La génèse de Drive-Away Dolls a des airs de Grindhouse. Tricia Cooke (mariée à Ethan Coen et monteuse sur plusieurs films des frères dont The Big Lebowski) pense à un titre de film, Drive Away Dikes (traduisez « les Gouines du Drive-Away »). Les époux décident de broder sur ce titre évocateur pour en sortir un film d’exploitation. Deux décennies plus tard, Joel Coen part tourner son Macbeth avec sa femme Frances McDormand et le frangin Ethan décide de son côté de remettre au goût du jour ce vieux projet avec le concours de Tricia Cooke.
Drive-Away Dolls devient donc la première réalisation d’Ethan Coen, d’ordinaire plus axé sur l’écriture des scénarios et la production (même si lui et Joel travaillent de concert), mais l’apport des talents de monteuse de sa femme n’est pas négligeable. Drive-Away Dolls raconte la virée de deux lesbiennes, Jamie (Margaret Qualley) et Marian (Geraldine Viswanathan) à travers la Bible Belt à la fin des années 90. L’intrépide Jamie s’est donnée pour mission de décoincer Marian, alors qu’elles vont rendre visite à sa famille au volant d’une voiture qu’elles amèneront gratuitement à bon port (le drive away du titre). Entre discussions et flirts de passage dans les bars lesbiens de cette Amérique prude, les filles ne savent pas encore que la caisse qu’elles ont empruntée dissimule une mallette convoitée par de mystérieux hommes de mains déjà à leurs trousses. L’intrigue se déroule donc sur deux niveaux, l’aventure des héroïnes et le danger qui les guette, jusqu’à ce que la révélation du contenu de la mallette soit complète. Ethan et Tricia auront entre temps donné des indices sur ce contenu à travers des transitions psychédéliques menées par une hippie mystérieuse (Miley Cyrus) qui est la clé de la compréhension de l’intrigue et à travers la présentation d’une affiche électorale d’un sénateur bien sous tout rapport incarné par Matt Damon.

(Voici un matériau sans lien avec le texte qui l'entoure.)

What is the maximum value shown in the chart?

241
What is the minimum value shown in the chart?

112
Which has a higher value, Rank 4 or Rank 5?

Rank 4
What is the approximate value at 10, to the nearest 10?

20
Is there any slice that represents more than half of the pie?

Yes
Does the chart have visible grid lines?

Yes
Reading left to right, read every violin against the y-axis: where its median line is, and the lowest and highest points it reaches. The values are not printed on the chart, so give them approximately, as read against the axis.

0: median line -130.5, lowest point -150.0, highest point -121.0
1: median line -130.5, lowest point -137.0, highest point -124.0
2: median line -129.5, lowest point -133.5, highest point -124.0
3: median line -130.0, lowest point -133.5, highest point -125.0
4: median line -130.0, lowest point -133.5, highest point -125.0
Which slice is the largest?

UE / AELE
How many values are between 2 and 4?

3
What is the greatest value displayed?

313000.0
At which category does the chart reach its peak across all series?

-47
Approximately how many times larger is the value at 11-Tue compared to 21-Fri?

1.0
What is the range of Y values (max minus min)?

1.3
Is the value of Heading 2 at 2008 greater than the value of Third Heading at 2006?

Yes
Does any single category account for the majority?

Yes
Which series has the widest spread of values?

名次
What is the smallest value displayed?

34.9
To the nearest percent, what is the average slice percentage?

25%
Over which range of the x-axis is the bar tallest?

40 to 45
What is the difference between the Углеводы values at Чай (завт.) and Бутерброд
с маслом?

Drive Away-Dolls est aussi loin des films des frères Coen que ne l’était The Tragedy of Macbeth, mais à l’inverse du spectre de l’Académisme. Le pari du film d’exploitation débridé et dynamique est réussi, le faisant parfois lorgner vers un Mort sur le grill ou un Arizona Junior…bref, l’époque où les Coen en étaient à leurs premières armes. L’audace presque amateure du montage (sous influence de Tricia Cooke) rappelle également que Miller’s Crossing avait quelque peu calmé le duo sur les effets démonstratifs. Ces effets sont omniprésents sur ce nouveau film, mais ils s’intègrent parfaitement au projet global. Drive- Away Dolls ne se prend jamais au sérieux et il s’empare joyeusement de son sujet pour baigner dans une euphorie grivoise de libertés qui flirte avec la vulgarité (Marian est la garante de ne pas passer cette ligne). Dans ce monde de femmes, les hommes de main CJ Wilson et Joey Slotnick trouvent aussi leur place, les époux Coen/Cooke exploitant avec humour leurs caractères opposés. A l’instar de The Big Lebowski, on est ici plus intéressés à rencontrer une galerie de personnages haut en couleurs qu’à résoudre l’intrigue de la valise. Celle-ci sera aussi vite expédiée que celle de Lebowski pour laisser place à Matt Damon dans une composition savoureuse, à l’avenant de celle de Pedro Pascal lors de l’intro du film. On a toujours tendance à lever la barre très haut sur un film des frères Coen. Il faudra ici baisser sa garde pour accepter de s’amuser devant un sympathique film d’exploitation sans sophistication, sans message et sans téléphone portable. A notre époque, c’est déjà un beau dépaysement.